Bootstrap confidence intervals#

A sample estimate of a metric is not useful in isolation without an estimate of its uncertainity. bootstrap_statistic wraps any metric with bootstrap resampling to create a distribution of values from which confidence intervals can be derived (see here for more information on confidence intervals and their derivation). It returns a dictionary with the following keys:

  • mle: the statistic on the original (unsampled) data, or sample statistic

  • mean: the mean value for the metric over all bootstrap samples

  • stderr: standard error of the statistic over all bootstrap samples

  • low / high: the confidence interval bounds (default 95 %)

The statistic argument accepts any of the available metrics as short-hand strings: "RMSE", "MUE", "R2", "rho", "KTAU", "RAE", "NRMSE", or "PI".

You can also pass the experimental and predicted uncertainty arrays and ask the bootstrap to incorporate them by setting include_true_uncertainty=True and/or include_pred_uncertainty=True. This adds Gaussian noise drawn from those uncertainties during each replicate of bootstrap sampling.

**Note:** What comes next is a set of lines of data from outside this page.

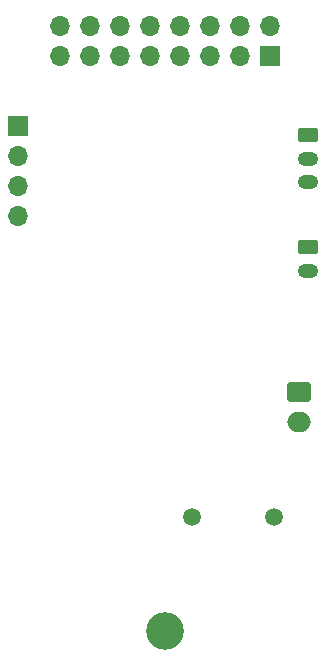
<source format=gbs>
%TF.GenerationSoftware,KiCad,Pcbnew,(6.0.9)*%
%TF.CreationDate,2022-12-02T21:40:22+00:00*%
%TF.ProjectId,PowerManagement,506f7765-724d-4616-9e61-67656d656e74,rev?*%
%TF.SameCoordinates,Original*%
%TF.FileFunction,Soldermask,Bot*%
%TF.FilePolarity,Negative*%
%FSLAX46Y46*%
G04 Gerber Fmt 4.6, Leading zero omitted, Abs format (unit mm)*
G04 Created by KiCad (PCBNEW (6.0.9)) date 2022-12-02 21:40:22*
%MOMM*%
%LPD*%
G01*
G04 APERTURE LIST*
G04 Aperture macros list*
%AMRoundRect*
0 Rectangle with rounded corners*
0 $1 Rounding radius*
0 $2 $3 $4 $5 $6 $7 $8 $9 X,Y pos of 4 corners*
0 Add a 4 corners polygon primitive as box body*
4,1,4,$2,$3,$4,$5,$6,$7,$8,$9,$2,$3,0*
0 Add four circle primitives for the rounded corners*
1,1,$1+$1,$2,$3*
1,1,$1+$1,$4,$5*
1,1,$1+$1,$6,$7*
1,1,$1+$1,$8,$9*
0 Add four rect primitives between the rounded corners*
20,1,$1+$1,$2,$3,$4,$5,0*
20,1,$1+$1,$4,$5,$6,$7,0*
20,1,$1+$1,$6,$7,$8,$9,0*
20,1,$1+$1,$8,$9,$2,$3,0*%
G04 Aperture macros list end*
%ADD10C,3.200000*%
%ADD11C,1.500000*%
%ADD12R,1.700000X1.700000*%
%ADD13O,1.700000X1.700000*%
%ADD14RoundRect,0.250000X-0.625000X0.350000X-0.625000X-0.350000X0.625000X-0.350000X0.625000X0.350000X0*%
%ADD15O,1.750000X1.200000*%
%ADD16RoundRect,0.250000X-0.750000X0.600000X-0.750000X-0.600000X0.750000X-0.600000X0.750000X0.600000X0*%
%ADD17O,2.000000X1.700000*%
G04 APERTURE END LIST*
D10*
%TO.C,REF\u002A\u002A*%
X35000000Y-75500000D03*
%TD*%
D11*
%TO.C,J2*%
X37214000Y-65796000D03*
X44214000Y-65796000D03*
%TD*%
D12*
%TO.C,J1*%
X22500000Y-32700000D03*
D13*
X22500000Y-35240000D03*
X22500000Y-37780000D03*
X22500000Y-40320000D03*
%TD*%
D14*
%TO.C,J5*%
X47050000Y-33500000D03*
D15*
X47050000Y-35500000D03*
X47050000Y-37500000D03*
%TD*%
D16*
%TO.C,J4*%
X46275000Y-55250000D03*
D17*
X46275000Y-57750000D03*
%TD*%
D14*
%TO.C,J6*%
X47050000Y-43000000D03*
D15*
X47050000Y-45000000D03*
%TD*%
D12*
%TO.C,J3*%
X43890000Y-26770000D03*
D13*
X43890000Y-24230000D03*
X41350000Y-26770000D03*
X41350000Y-24230000D03*
X38810000Y-26770000D03*
X38810000Y-24230000D03*
X36270000Y-26770000D03*
X36270000Y-24230000D03*
X33730000Y-26770000D03*
X33730000Y-24230000D03*
X31190000Y-26770000D03*
X31190000Y-24230000D03*
X28650000Y-26770000D03*
X28650000Y-24230000D03*
X26110000Y-26770000D03*
X26110000Y-24230000D03*
%TD*%
M02*

</source>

# calculate the RMSE of the DDGs again with a bootstrap CI estimate
rmse_boot_A = stats.bootstrap_statistic(
    y_true=y_true_A,
    y_pred=y_pred_A,
    dy_true=paired_A["dDDG_expt"].to_numpy(),
    dy_pred=paired_A["dDDG_calc"].to_numpy(),
    statistic="RMSE",
    ci=0.95,
    nbootstrap=1000,
    include_pred_uncertainty=False,
)

print("RMSE bootstrap results for Method A (ΔΔG):")
for key, value in rmse_boot_A.items():
    print(f"  {key:8s}: {value:.3f} kcal/mol")
RMSE bootstrap results for Method A (ΔΔG):
  mle     : 1.053 kcal/mol
  stderr  : 0.086 kcal/mol
  mean    : 1.053 kcal/mol
  low     : 0.879 kcal/mol
  high    : 1.220 kcal/mol

This can then be repeated for every metric of interest using a simple loop as above.

Common tasks with FEMap dataframes#

The DataFrames returned by get_relative_dataframe() and get_absolute_dataframe() are standard pandas DataFrames, so any standard DataFrame operation works on them. A few useful patterns which can help you explore the data and prepare it for downstream analysis:

# List all unique sources
rel_df["source"].unique()

# Filter to a single method
method_a_rows = rel_df[rel_df["source"] == "Method A"]

# Filter to experimental rows only
expt_rows = rel_df[~rel_df["computational"]]

Recap#

  • Use femap.get_relative_dataframe() to obtain the directly simulated ΔΔG edges together with the corresponding experimental ΔΔG values; merge on (labelA, labelB) to pair them for metric computation.

  • Use femap.get_absolute_dataframe() for per-ligand ΔG values; merge on label to pair them. Requires femap.generate_absolute_values() to have been called first for the MLE estimates or directly simulated absolute values to be present.

  • All point-estimate metrics are in cinnabar.stats and accept plain numpy arrays.

  • bootstrap_statistic wraps any of these with bootstrap resampling and returns the MLE estimate alongside a mean, standard error, and confidence interval.